米・イラン戦争でデータセンターが攻撃対象に

米・イラン戦争によってアマゾン・ウェブ・サービス(AWS)の中東データセンターが相次いで攻撃を受け、クラウド依存リスクとデータ主権の問題が注目を集めている。国家間の紛争においてクラウドインフラが主要な標的になり得ることが確認されたことで、各国が「ジオパトリエーション(地政学的移転)」戦略に乗り出すとの見方が強まっている。
8日、海外メディアとAWSなどによると、アラブ首長国連邦(UAE)とバーレーンにあるAWSのデータセンター3拠点がイラン・イスラム革命防衛隊の攻撃を受け、大きな損傷を受けた。これにより、現地の金融ソフトウェアやアプリケーションが正常に動作しなくなり、混乱が続いているとされる。

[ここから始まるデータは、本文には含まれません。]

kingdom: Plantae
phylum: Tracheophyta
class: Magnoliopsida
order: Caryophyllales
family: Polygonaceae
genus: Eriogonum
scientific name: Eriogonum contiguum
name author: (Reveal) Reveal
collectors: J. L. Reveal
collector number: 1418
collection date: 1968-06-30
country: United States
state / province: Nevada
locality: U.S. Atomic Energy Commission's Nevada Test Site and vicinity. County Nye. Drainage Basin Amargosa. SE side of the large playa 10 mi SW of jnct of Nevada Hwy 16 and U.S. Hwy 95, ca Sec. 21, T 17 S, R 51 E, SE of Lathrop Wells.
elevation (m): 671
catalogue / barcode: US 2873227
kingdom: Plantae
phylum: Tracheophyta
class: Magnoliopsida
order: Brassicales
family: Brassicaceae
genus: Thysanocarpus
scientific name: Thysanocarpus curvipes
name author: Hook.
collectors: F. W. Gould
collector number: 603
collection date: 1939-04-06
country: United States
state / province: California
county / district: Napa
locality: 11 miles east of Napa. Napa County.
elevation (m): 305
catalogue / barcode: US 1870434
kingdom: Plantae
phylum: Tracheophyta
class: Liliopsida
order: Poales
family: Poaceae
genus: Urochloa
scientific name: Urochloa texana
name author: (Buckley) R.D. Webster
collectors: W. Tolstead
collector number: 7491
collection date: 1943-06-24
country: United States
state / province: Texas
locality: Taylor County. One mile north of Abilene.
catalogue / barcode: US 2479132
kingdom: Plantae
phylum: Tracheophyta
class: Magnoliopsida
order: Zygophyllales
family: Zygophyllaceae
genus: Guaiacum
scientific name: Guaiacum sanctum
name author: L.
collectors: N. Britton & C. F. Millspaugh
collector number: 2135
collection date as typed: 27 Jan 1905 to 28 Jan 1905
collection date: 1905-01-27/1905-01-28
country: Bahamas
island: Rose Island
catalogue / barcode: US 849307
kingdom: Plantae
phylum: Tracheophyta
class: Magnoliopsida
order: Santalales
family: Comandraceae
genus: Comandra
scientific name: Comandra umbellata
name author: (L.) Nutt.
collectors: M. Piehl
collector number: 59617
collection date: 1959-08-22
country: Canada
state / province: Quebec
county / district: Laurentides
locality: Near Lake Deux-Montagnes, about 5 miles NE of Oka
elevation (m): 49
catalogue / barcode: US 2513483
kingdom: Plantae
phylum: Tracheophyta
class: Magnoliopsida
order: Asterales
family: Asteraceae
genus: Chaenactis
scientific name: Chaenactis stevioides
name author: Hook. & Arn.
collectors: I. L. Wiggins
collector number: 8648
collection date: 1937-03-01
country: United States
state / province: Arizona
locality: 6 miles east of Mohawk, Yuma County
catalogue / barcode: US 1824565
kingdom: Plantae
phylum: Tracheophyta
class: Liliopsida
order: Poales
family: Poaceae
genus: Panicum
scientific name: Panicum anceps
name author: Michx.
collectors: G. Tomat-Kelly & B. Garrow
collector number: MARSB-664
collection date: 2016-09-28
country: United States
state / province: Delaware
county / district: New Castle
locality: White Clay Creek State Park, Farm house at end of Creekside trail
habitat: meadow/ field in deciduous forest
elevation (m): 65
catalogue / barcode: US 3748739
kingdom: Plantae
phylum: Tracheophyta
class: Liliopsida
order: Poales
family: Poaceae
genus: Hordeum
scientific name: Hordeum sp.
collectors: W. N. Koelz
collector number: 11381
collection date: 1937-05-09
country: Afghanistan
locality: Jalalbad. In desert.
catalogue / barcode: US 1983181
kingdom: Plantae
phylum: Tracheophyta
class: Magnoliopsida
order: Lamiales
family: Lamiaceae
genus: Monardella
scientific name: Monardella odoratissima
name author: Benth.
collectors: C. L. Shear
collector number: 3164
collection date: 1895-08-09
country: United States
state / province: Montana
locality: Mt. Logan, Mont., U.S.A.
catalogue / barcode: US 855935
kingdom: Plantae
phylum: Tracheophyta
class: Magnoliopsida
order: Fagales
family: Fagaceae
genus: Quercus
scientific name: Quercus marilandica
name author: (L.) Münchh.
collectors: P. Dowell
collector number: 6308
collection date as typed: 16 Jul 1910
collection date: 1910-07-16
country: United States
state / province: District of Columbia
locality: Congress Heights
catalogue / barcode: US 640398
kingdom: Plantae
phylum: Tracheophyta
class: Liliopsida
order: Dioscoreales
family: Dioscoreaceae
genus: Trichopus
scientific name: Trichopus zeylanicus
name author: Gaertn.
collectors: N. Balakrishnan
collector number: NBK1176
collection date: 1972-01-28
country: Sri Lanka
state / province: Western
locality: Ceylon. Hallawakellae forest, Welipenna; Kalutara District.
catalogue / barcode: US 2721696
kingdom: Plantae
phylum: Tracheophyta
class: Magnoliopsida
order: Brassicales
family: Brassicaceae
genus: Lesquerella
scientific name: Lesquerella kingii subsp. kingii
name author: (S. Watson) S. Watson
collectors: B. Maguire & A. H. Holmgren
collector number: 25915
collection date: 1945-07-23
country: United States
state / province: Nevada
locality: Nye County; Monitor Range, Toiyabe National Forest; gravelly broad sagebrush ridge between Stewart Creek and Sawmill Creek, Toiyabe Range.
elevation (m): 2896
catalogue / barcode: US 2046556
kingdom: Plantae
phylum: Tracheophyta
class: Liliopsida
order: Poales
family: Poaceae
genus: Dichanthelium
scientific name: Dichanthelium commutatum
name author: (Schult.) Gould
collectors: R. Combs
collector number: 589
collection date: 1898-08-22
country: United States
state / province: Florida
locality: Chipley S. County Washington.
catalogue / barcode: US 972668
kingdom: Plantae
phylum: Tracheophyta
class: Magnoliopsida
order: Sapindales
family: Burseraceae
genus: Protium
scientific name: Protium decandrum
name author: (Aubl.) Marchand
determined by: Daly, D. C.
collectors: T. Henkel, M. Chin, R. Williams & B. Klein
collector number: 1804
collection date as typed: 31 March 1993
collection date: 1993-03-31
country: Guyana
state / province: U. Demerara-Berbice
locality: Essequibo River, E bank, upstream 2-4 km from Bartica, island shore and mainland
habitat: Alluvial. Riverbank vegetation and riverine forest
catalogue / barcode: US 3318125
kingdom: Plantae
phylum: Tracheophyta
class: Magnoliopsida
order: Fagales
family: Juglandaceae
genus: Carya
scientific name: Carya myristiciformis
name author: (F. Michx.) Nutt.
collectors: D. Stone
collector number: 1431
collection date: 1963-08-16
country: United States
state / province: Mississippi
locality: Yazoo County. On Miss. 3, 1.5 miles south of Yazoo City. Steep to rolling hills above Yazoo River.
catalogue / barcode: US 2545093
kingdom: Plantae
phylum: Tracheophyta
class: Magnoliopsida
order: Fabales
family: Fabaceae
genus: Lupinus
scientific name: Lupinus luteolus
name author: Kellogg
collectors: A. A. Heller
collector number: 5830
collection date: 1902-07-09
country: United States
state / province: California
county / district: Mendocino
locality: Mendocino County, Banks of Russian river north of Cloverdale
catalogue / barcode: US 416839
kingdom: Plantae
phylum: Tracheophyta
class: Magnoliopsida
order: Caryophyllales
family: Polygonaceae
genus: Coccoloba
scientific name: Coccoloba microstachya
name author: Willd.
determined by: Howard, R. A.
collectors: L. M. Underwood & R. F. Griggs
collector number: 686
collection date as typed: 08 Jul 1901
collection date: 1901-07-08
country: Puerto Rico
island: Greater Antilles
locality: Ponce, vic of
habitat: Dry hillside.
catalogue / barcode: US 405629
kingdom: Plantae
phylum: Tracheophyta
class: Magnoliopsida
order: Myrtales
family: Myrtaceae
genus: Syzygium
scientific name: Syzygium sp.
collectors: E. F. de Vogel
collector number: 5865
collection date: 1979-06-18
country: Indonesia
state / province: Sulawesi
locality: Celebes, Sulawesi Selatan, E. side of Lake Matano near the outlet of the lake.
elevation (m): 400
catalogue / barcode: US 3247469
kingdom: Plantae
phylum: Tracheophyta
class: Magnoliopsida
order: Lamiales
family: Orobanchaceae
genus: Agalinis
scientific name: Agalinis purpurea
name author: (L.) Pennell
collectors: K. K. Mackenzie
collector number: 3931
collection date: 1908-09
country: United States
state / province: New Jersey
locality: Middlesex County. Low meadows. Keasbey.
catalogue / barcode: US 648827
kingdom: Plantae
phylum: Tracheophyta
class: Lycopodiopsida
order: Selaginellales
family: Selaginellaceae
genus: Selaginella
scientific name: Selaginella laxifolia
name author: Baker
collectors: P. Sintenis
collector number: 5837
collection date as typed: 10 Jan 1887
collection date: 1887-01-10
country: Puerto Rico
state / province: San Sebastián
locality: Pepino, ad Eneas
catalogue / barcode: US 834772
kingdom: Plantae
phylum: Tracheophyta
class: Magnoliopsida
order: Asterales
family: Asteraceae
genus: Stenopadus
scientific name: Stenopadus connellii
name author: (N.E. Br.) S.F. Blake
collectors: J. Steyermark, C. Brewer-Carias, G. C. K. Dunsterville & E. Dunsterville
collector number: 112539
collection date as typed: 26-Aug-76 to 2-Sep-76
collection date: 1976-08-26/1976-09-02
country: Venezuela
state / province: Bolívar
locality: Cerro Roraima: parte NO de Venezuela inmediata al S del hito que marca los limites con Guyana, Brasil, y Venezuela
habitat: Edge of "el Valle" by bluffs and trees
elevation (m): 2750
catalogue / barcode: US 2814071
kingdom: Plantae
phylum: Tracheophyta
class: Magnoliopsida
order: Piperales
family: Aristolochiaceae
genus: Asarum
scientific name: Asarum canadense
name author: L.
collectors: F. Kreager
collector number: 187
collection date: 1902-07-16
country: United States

サーバーや各種インフラを集約したデータセンターの運営と大規模なデータ管理能力が不可欠であるため、クラウドサービスはアマゾン、マイクロソフト(Azure)、グーグルといった大手テック企業が提供している。多くの企業や国家がこれらのクラウドに依存しているが、現在のような地政学的緊張が高まる局面では、その高い依存度が紛争と無関係な国や企業にまで影響を及ぼしかねない。例えば、米財務省がイラン関連機関への制裁に踏み切れば、米クラウド事業者はイランと関連するサービスを停止しなければならない。中東地域のクラウドを基盤とするサービスやデータが人質に取られるリスクも排除できない。AWSのようにデータセンターが直接攻撃を受けるケースはなおさらだ。
リスクは戦時に限らない。米捜査機関は「クラウド法(CLOUD Act)」に基づき、犯罪やテロ捜査などを理由に自国企業が保有するデータへのアクセスが可能だ。他国の機関や企業がグーグルやAWSのクラウドに保管している情報も、米司法当局が閲覧できる。米国本土以外の海外データセンターに保存されていても、運営会社が米国法人であれば情報が開示される可能性がある。
市場調査会社ガートナーが今年の戦略技術トレンドとして「ジオパトリエーション」を選定したのも、こうした背景からだ。ジオパトリエーションとは、地政学(Geopolitical)と本国送還(Repatriation)を組み合わせた造語で、データやサービスの運用基盤を海外クラウドから自国インフラへ移転する戦略を指す。欧州では戦争以前から動きが見られていた。昨年、デンマークとドイツの一部州政府がマイクロソフトのクラウド利用を停止し、ベルギーは連邦政府独自のクラウド戦略とデータセンターの現状分析を進めている。ガートナーは、欧州・中東企業のうち自国または近隣のクラウドへデータを移転する割合が、2030年には75%を超えると予測している(昨年は5%未満)。米・イラン戦争がこの流れをさらに加速させるとの見方も出ている。
ただし、グローバルなクラウド企業の技術的安定性を考慮すると、ジオパトリエーションへの移行は容易ではないとする見方もある。高麗大学技術経営専門大学院のイ・ソンヨプ教授は、「技術力やインフラの面で、クラウド市場における米国中心の構造が短期間で崩れるのは難しい」と述べたうえで、「重要度に応じてデータを分散配置するマルチクラウド戦略の検討も必要だ」と指摘した。